Some California residents could receive $223,200 each in reparations payments in you are Black, according to an estimate by the state’s reparations task force reported by The New York Times.
The nine-member task force, authorized by Democratic Gov. Gavin Newsom, recommended $569 billion total in reparations for black residents due to the effects of housing discrimination, though the number could increase before the final recommendations are due June 2023, according to the NYT.
Currently, 6.5% of California’s population, or 2.5 million people, identify as black or African-American.
“We are looking at reparations on a scale that is the largest since Reconstruction,” said Jovan Scott Lewis, a professor at the University of California, Berkeley, and member of the task force said, according to the NYT. “That is why we must put forward a robust plan, with plenty of options.”
To be eligible for the reparations, one must be a descendant of enslaved African Americans or of a “free black person living in the United States prior to the end of the 19th century,” according to the NYT.

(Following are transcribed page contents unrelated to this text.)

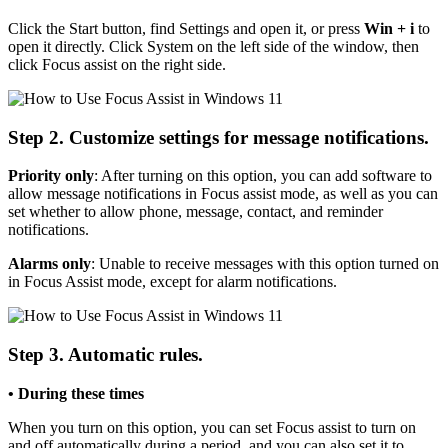
Click the Start button, find Settings and open it, or press
Win + i
to
open it directly. Click System on the left side of the window, then
click Focus assist on the right side.
Step 2. Customize settings for message notifications.
Priority only
: After turning on this option, you can add software to
allow message notifications in Focus assist mode, as well as you can
set whether to allow phone, message, contact, and reminder
notifications.
Alarms only
: Unable to receive messages with this option turned on
in Focus Assist mode, except for alarm notifications.
Step 3. Automatic rules.
• During these times
When you turn on this option, you can set Focus assist to turn on
and off automatically during a period, and you can also set it to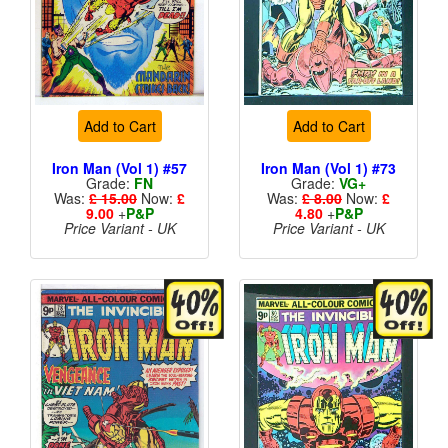
Add to Cart
Add to Cart
Iron Man (Vol 1) #57
Iron Man (Vol 1) #73
Grade:
FN
Grade:
VG+
Was:
£ 15.00
Now:
£
Was:
£ 8.00
Now:
£
9.00
+
P&P
4.80
+
P&P
Price Variant - UK
Price Variant - UK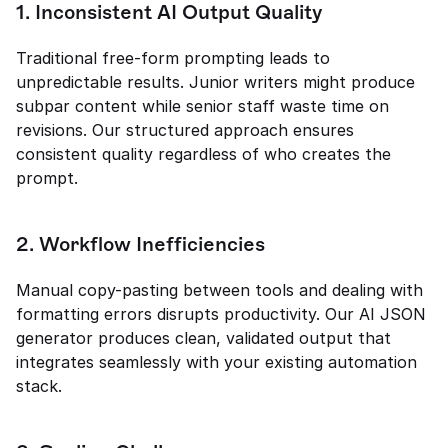
1. Inconsistent AI Output Quality
Traditional free-form prompting leads to 
unpredictable results. Junior writers might produce 
subpar content while senior staff waste time on 
revisions. Our structured approach ensures 
consistent quality regardless of who creates the 
prompt.
2. Workflow Inefficiencies
Manual copy-pasting between tools and dealing with 
formatting errors disrupts productivity. Our AI JSON 
generator produces clean, validated output that 
integrates seamlessly with your existing automation 
stack.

The main areas identified by the task force for reparations were housing discrimination, mass incarceration, unjust property seizures, devaluation of Black businesses, and health care, yet the estimated $569 billion, or $223,200 per person, only addresses housing discrimination between 1933 to 1977.

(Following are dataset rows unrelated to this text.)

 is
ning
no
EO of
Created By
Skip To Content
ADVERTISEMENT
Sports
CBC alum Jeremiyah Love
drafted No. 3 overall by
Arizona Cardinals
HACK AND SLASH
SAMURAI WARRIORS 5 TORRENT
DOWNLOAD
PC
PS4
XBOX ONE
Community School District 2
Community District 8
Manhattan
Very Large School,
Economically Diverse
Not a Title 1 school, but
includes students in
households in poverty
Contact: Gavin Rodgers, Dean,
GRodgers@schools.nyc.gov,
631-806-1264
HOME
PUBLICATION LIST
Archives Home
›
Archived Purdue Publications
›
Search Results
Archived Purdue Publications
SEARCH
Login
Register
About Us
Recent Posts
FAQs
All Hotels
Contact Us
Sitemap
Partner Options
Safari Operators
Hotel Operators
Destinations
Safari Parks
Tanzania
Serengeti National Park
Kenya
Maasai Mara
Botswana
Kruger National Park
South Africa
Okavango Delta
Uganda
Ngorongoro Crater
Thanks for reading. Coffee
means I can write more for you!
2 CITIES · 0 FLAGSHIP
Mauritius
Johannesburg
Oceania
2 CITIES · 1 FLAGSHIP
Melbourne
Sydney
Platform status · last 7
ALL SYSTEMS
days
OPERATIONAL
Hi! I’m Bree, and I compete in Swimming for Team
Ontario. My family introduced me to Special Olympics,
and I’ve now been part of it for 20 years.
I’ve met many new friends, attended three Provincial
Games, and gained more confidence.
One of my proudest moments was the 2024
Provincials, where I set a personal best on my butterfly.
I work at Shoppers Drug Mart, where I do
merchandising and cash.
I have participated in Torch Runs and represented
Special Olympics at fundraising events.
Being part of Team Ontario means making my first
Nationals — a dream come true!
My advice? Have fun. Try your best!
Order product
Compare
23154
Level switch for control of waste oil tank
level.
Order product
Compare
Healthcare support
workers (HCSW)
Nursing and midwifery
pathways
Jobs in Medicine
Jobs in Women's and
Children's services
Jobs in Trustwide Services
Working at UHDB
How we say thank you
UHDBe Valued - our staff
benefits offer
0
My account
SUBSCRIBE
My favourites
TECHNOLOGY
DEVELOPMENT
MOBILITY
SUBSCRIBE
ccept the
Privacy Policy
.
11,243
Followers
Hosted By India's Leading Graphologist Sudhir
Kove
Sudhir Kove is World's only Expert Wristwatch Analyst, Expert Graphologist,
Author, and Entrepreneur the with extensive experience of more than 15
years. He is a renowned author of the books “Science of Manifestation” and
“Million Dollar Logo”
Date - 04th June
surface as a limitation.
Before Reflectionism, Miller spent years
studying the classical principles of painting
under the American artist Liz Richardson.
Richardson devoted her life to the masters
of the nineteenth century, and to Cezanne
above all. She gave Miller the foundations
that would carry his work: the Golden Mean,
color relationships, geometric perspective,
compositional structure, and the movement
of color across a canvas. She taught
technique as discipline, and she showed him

In September, Newsom vetoed a bill by the task force that requested the recommendations not be due until 2024.
In March, the task force released a 500-word report outlining why the descendants of slaves should receive recommendations, and the task force is scheduled to meet again in mid-December. The California legislature will approve or deny the recommendations while also deciding how black residents will be repaid, according to the NYT.
Many of the task force members recommend tuition and housing grants, but others are requesting direct cash payments.
California’s budget is predicted to operate in a $25 billion deficit after an expected tax revenue drop of $41 billion in fiscal year 2021-2022 through fiscal year 2023-2024.